All other things being equal, the broader the pool, the less a reinsurer has to charge to achieve any given level of profit. The Boxer-Feinstein proposal would concentrate risk in the United States under the aegis of federal guarantees. As a result, for the fees to cover long-term costs, they would have to be higher than the analogous charges now assessed by private reinsurers. If the federal government does its math right, neither the CEA nor anyone else would have any reason to buy what it offers.
It’s much more likely, however, that a federal program would underprice its coverage and leave all taxpayers holding the bag. The results could resemble those of the most similar existing federal effort, the National Flood Insurance Program, which promised to break even in the long run when it started over 40 years ago but currently owes the Treasury over $17 billion and has no practical way to ever pay it back. Because of California’s ongoing financial crisis, it’s quite plausible that in the event disaster struck, it would be able to slough its obligations off on federal taxpayers. Even if California met the bill itself, the need to fund repairs from tax revenues could send people fleeing the state. And none of this takes into account the need for another bailout of Fannie, Freddie, and the many banks that would suddenly be in trouble if enormous numbers of California borrowers walked away from mortgages following a quake.
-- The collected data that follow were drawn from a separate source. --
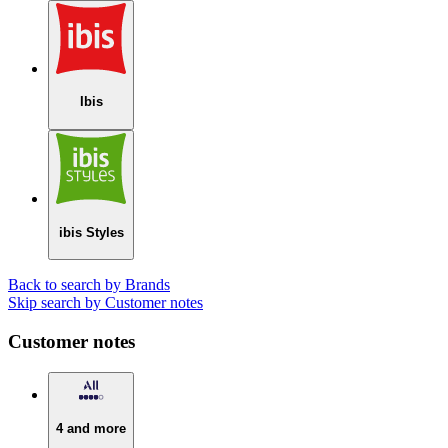
Ibis
ibis Styles
Back to search by Brands
Skip search by Customer notes
Customer notes
4 and more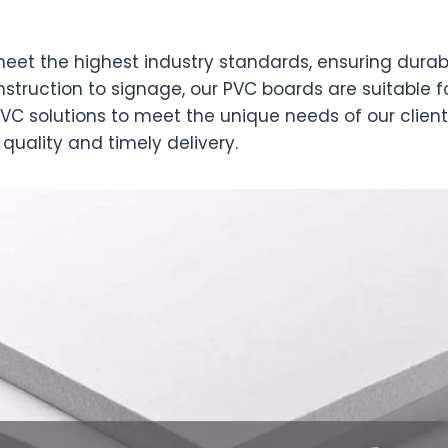
et the highest industry standards, ensuring durabil
truction to signage, our PVC boards are suitable fo
VC solutions to meet the unique needs of our client
quality and timely delivery.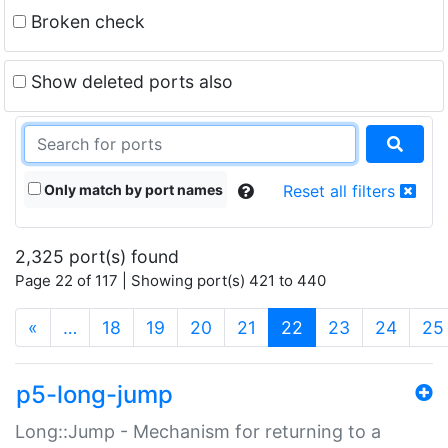
Broken check
Show deleted ports also
Only match by port names
Reset all filters
2,325 port(s) found
Page 22 of 117 | Showing port(s) 421 to 440
(current)
«
…
18
19
20
21
22
23
24
25
p5-long-jump
Long::Jump - Mechanism for returning to a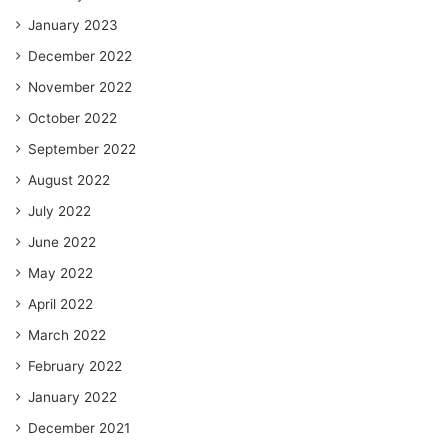
January 2023
December 2022
November 2022
October 2022
September 2022
August 2022
July 2022
June 2022
May 2022
April 2022
March 2022
February 2022
January 2022
December 2021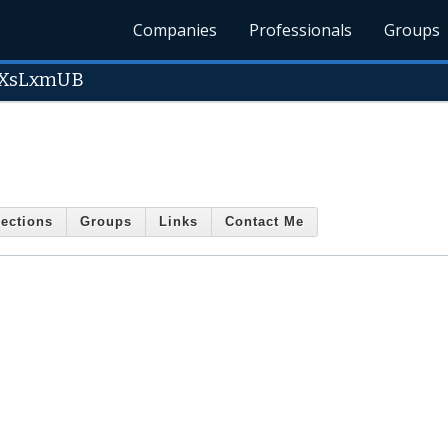
Companies
Professionals
Groups
XsLxmUB
ections
Groups
Links
Contact Me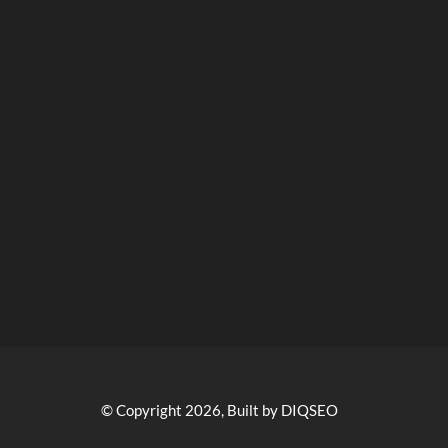
© Copyright 2026, Built by DIQSEO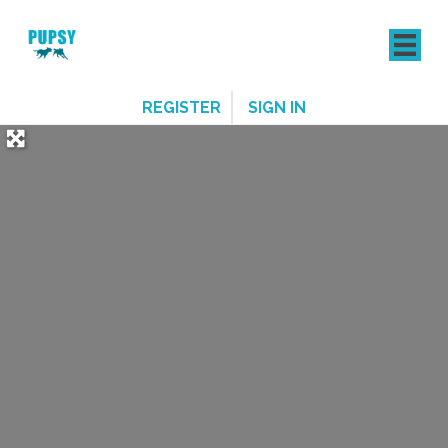
REGISTER
SIGN IN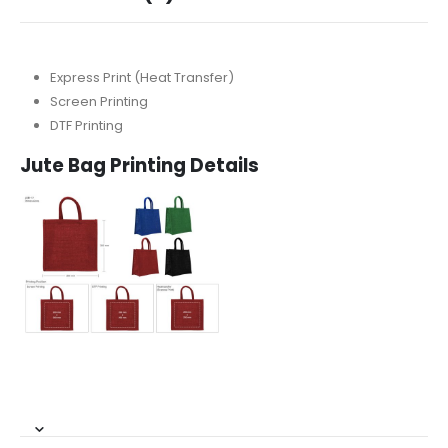
Express Print (Heat Transfer)
Screen Printing
DTF Printing
Jute Bag Printing Details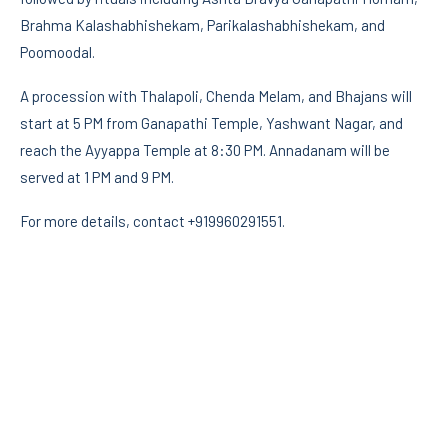
Brahma Kalashabhishekam, Parikalashabhishekam, and
Poomoodal.
A procession with Thalapoli, Chenda Melam, and Bhajans will
start at 5 PM from Ganapathi Temple, Yashwant Nagar, and
reach the Ayyappa Temple at 8:30 PM. Annadanam will be
served at 1 PM and 9 PM.
For more details, contact +919960291551.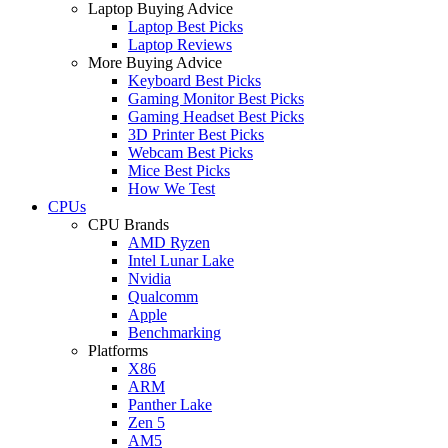
Laptop Buying Advice
Laptop Best Picks
Laptop Reviews
More Buying Advice
Keyboard Best Picks
Gaming Monitor Best Picks
Gaming Headset Best Picks
3D Printer Best Picks
Webcam Best Picks
Mice Best Picks
How We Test
CPUs
CPU Brands
AMD Ryzen
Intel Lunar Lake
Nvidia
Qualcomm
Apple
Benchmarking
Platforms
X86
ARM
Panther Lake
Zen 5
AM5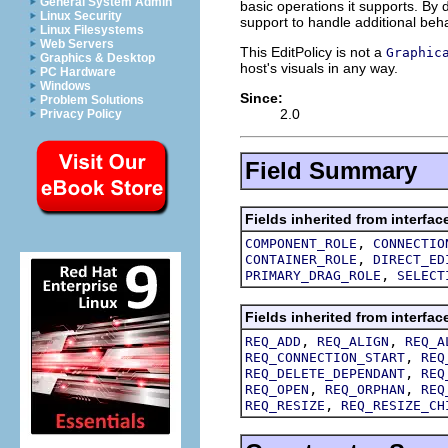
General System Admin
basic operations it supports. B
Linux Security
support to handle additional beha
Linux Filesystems
Web Servers
This EditPolicy is not a
Graphic
Graphics & Desktop
host's visuals in any way.
PC Hardware
Windows
Since:
Problem Solutions
2.0
Privacy Policy
Field Summary
Fields inherited from interfac
,
COMPONENT_ROLE
CONNECTIO
,
CONTAINER_ROLE
DIRECT_ED
,
PRIMARY_DRAG_ROLE
SELECT
Fields inherited from interfac
,
,
REQ_ADD
REQ_ALIGN
REQ_A
,
REQ_CONNECTION_START
REQ
,
REQ_DELETE_DEPENDANT
REQ
,
,
REQ_OPEN
REQ_ORPHAN
REQ
,
REQ_RESIZE
REQ_RESIZE_CH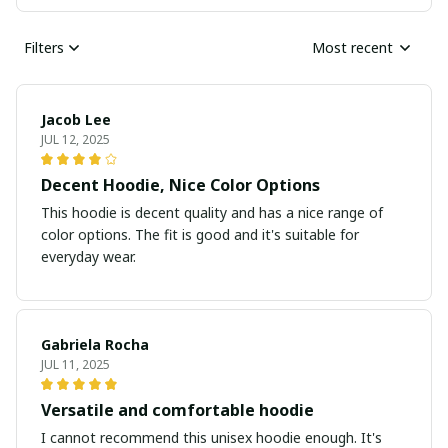
Filters
Most recent
Jacob Lee
JUL 12, 2025
Decent Hoodie, Nice Color Options
This hoodie is decent quality and has a nice range of
color options. The fit is good and it's suitable for
everyday wear.
Gabriela Rocha
JUL 11, 2025
Versatile and comfortable hoodie
I cannot recommend this unisex hoodie enough. It's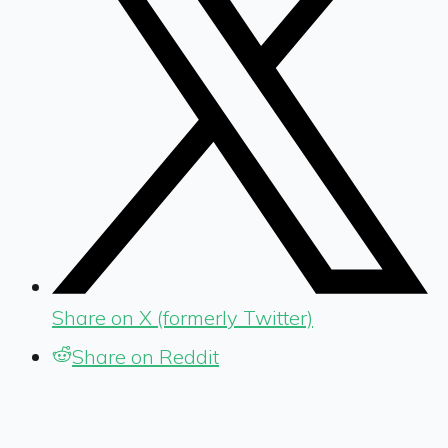
Share on X (formerly Twitter)
Share on Reddit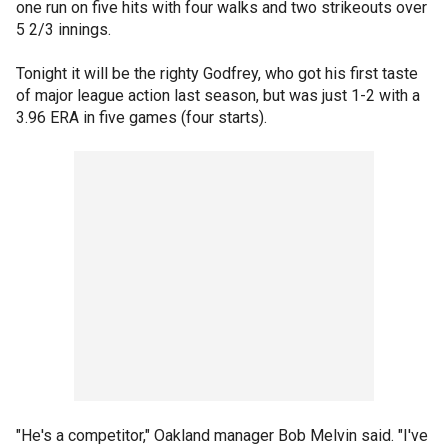
one run on five hits with four walks and two strikeouts over
5 2/3 innings.
Tonight it will be the righty Godfrey, who got his first taste
of major league action last season, but was just 1-2 with a
3.96 ERA in five games (four starts).
"He's a competitor," Oakland manager Bob Melvin said. "I've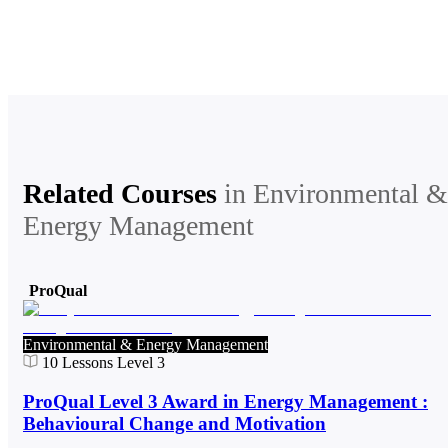
Related Courses
in
Environmental &
Energy Management
ProQual
Environmental & Energy Management
10
Lessons
Level 3
ProQual Level 3 Award in Energy Management :
Behavioural Change and Motivation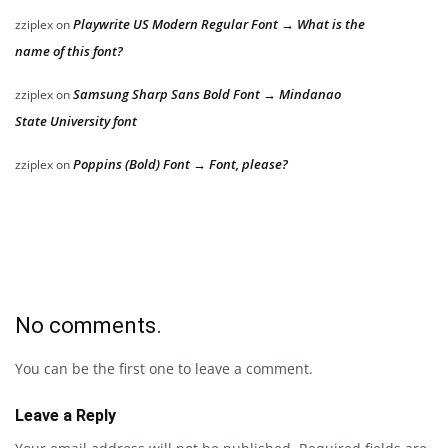
Playwrite US Modern Regular Font → What is the
zziplex
on
name of this font?
Samsung Sharp Sans Bold Font → Mindanao
zziplex
on
State University font
Poppins (Bold) Font → Font, please?
zziplex
on
No comments.
You can be the first one to leave a comment.
Leave a Reply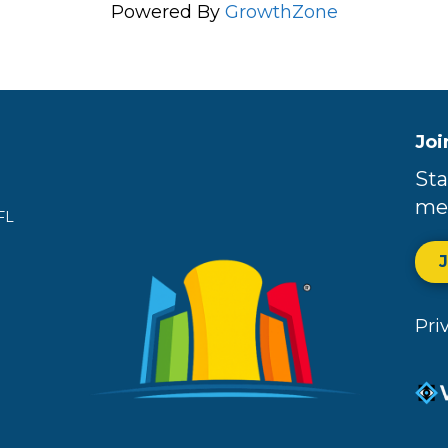
Powered By
GrowthZone
Joi
Sta
me
FL
Pri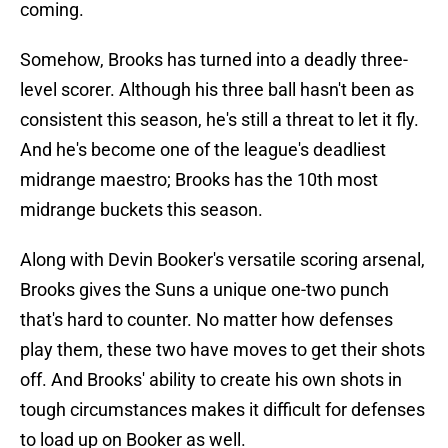
coming.
Somehow, Brooks has turned into a deadly three-
level scorer. Although his three ball hasn't been as
consistent this season, he's still a threat to let it fly.
And he's become one of the league's deadliest
midrange maestro; Brooks has the 10th most
midrange buckets this season.
Along with Devin Booker's versatile scoring arsenal,
Brooks gives the Suns a unique one-two punch
that's hard to counter. No matter how defenses
play them, these two have moves to get their shots
off. And Brooks' ability to create his own shots in
tough circumstances makes it difficult for defenses
to load up on Booker as well.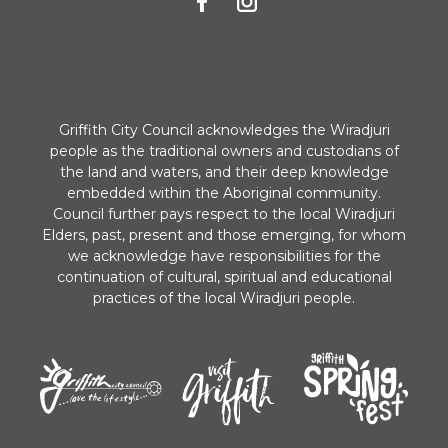
n
Griffith City Council acknowledges the Wiradjuri
people as the traditional owners and custodians of
the land and waters, and their deep knowledge
embedded within the Aboriginal community.
Council further pays respect to the local Wiradjuri
Elders, past, present and those emerging, for whom
we acknowledge have responsibilities for the
continuation of cultural, spiritual and educational
practices of the local Wiradjuri people.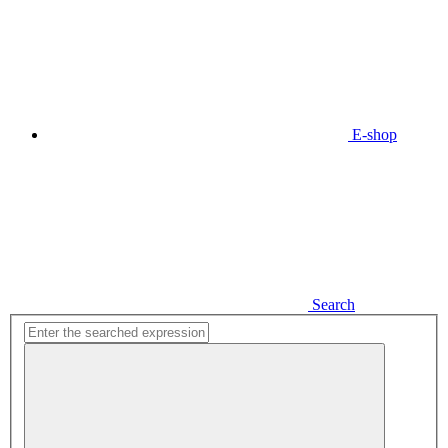
E-shop
Search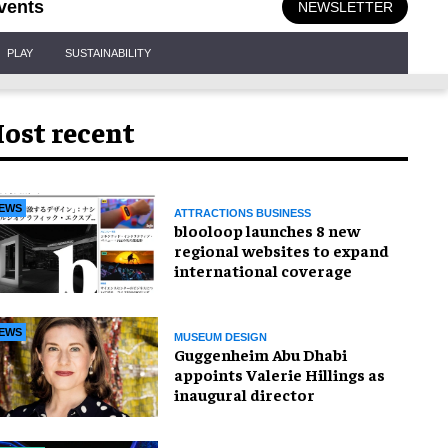
vents
NEWSLETTER
PLAY
SUSTAINABILITY
ost recent
EWS
ATTRACTIONS BUSINESS
blooloop launches 8 new
regional websites to expand
international coverage
EWS
MUSEUM DESIGN
Guggenheim Abu Dhabi
appoints Valerie Hillings as
inaugural director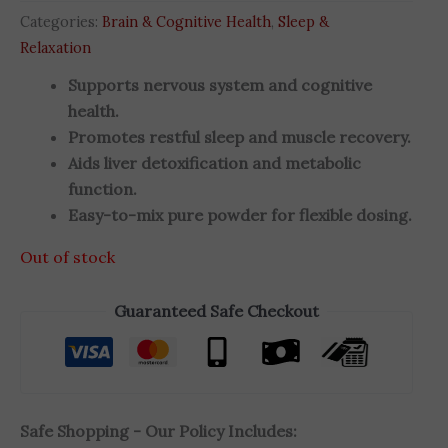
Categories:
Brain & Cognitive Health
,
Sleep &
Relaxation
Supports nervous system and cognitive
health.
Promotes restful sleep and muscle recovery.
Aids liver detoxification and metabolic
function.
Easy-to-mix pure powder for flexible dosing.
Out of stock
Guaranteed Safe Checkout
Safe Shopping - Our Policy Includes: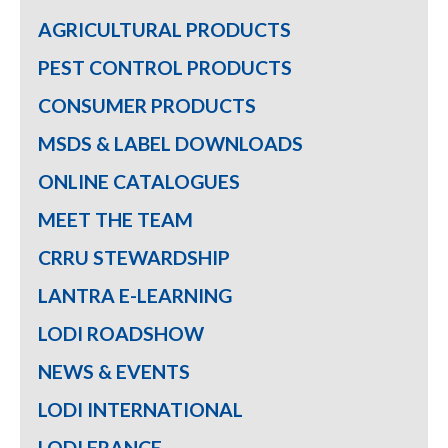
AGRICULTURAL PRODUCTS
PEST CONTROL PRODUCTS
CONSUMER PRODUCTS
MSDS & LABEL DOWNLOADS
ONLINE CATALOGUES
MEET THE TEAM
CRRU STEWARDSHIP
LANTRA E-LEARNING
LODI ROADSHOW
NEWS & EVENTS
LODI INTERNATIONAL
LODI FRANCE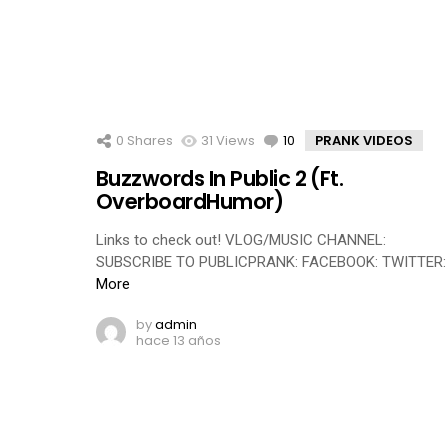
0
Shares
31
Views
10
Comments
PRANK VIDEOS
Buzzwords In Public 2 (Ft.
OverboardHumor)
Links to check out! VLOG/MUSIC CHANNEL:
SUBSCRIBE TO PUBLICPRANK: FACEBOOK: TWITTER:
More
by
admin
hace 13 años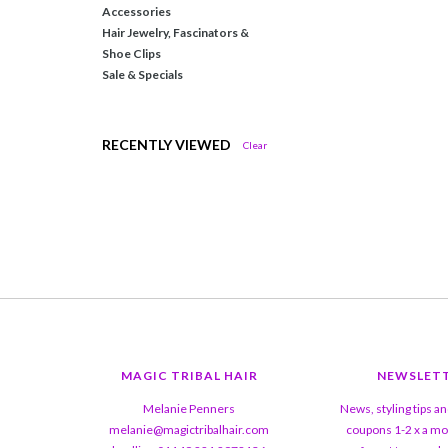
Accessories
Hair Jewelry, Fascinators &
Shoe Clips
Sale & Specials
RECENTLY VIEWED
Clear
MAGIC TRIBAL HAIR
NEWSLET
Melanie Penners
News, styling tips a
melanie@magictribalhair.com
coupons 1-2 x a mo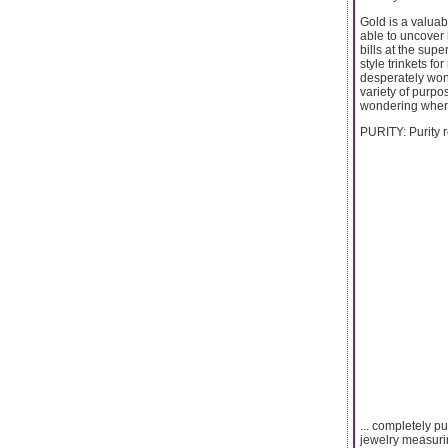
Gold is a valuab
able to uncover 
bills at the supe
style trinkets f
desperately wond
variety of purpo
wondering where
PURITY: Purity re
... completely p
jewelry measurin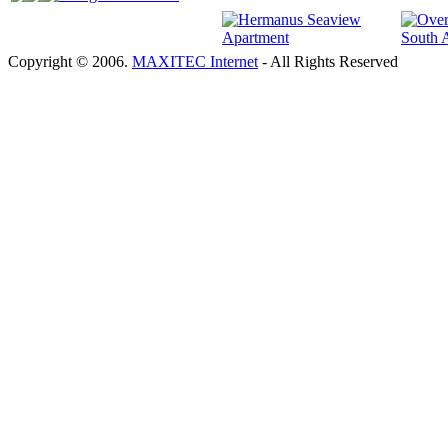
Copyright © 2006.
MAXITEC Internet
- All Rights Reserved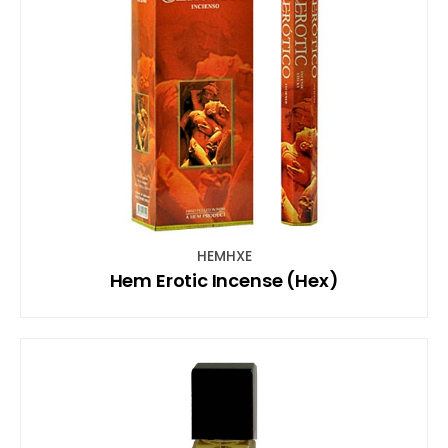
HEMHXE
Hem Erotic Incense (Hex)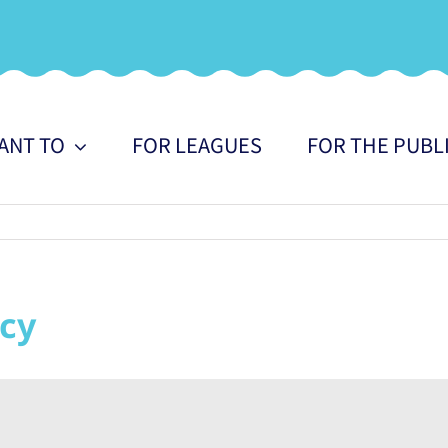
WANT TO
FOR LEAGUES
FOR THE PUBL
cy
Earthquake coverage today is not remotely unaffordable. In early July 2011, CEA quoted a premium of $71.67 a month for a 20-year-old, two-story wood-frame Beverly Hills (90210) house with a structure value of $500,000 (land value would almost certainly put the sale price of such a house over $1 million). CEA’s deductibles, 15 percent in the above example, are much higher than those typical from wholly private insurers but not unmanageable since low-interest, everyone-qualifies Small Business Administration disaster loans could cover uninsured costs.
The solution, therefore, isn’t a new federal liability but measures that would encourage homeowners to take responsibility, rather than assume an eventual taxpayer bailout. If Congress wants to do something constructive, it should protect taxpayers around the country by having Fannie and Freddie require privately backed earthquake insurance for all mortgages in seismically active areas, just as they now require homeowners’ insurance everywhere else. It’s true that any measure that raises housing costs will cause further turmoil in California’s housing market. But the benefits of having private insurance available to pay the costs of “the Big One” far exceed the damage to housing values that might result.
Whatever happens, however, members of Congress, even those from California, should realize that proposals to have the federal government take over the earthquake insurance market will not work as advertised.
Eli Lehrer is vice president of the Heartland Institute.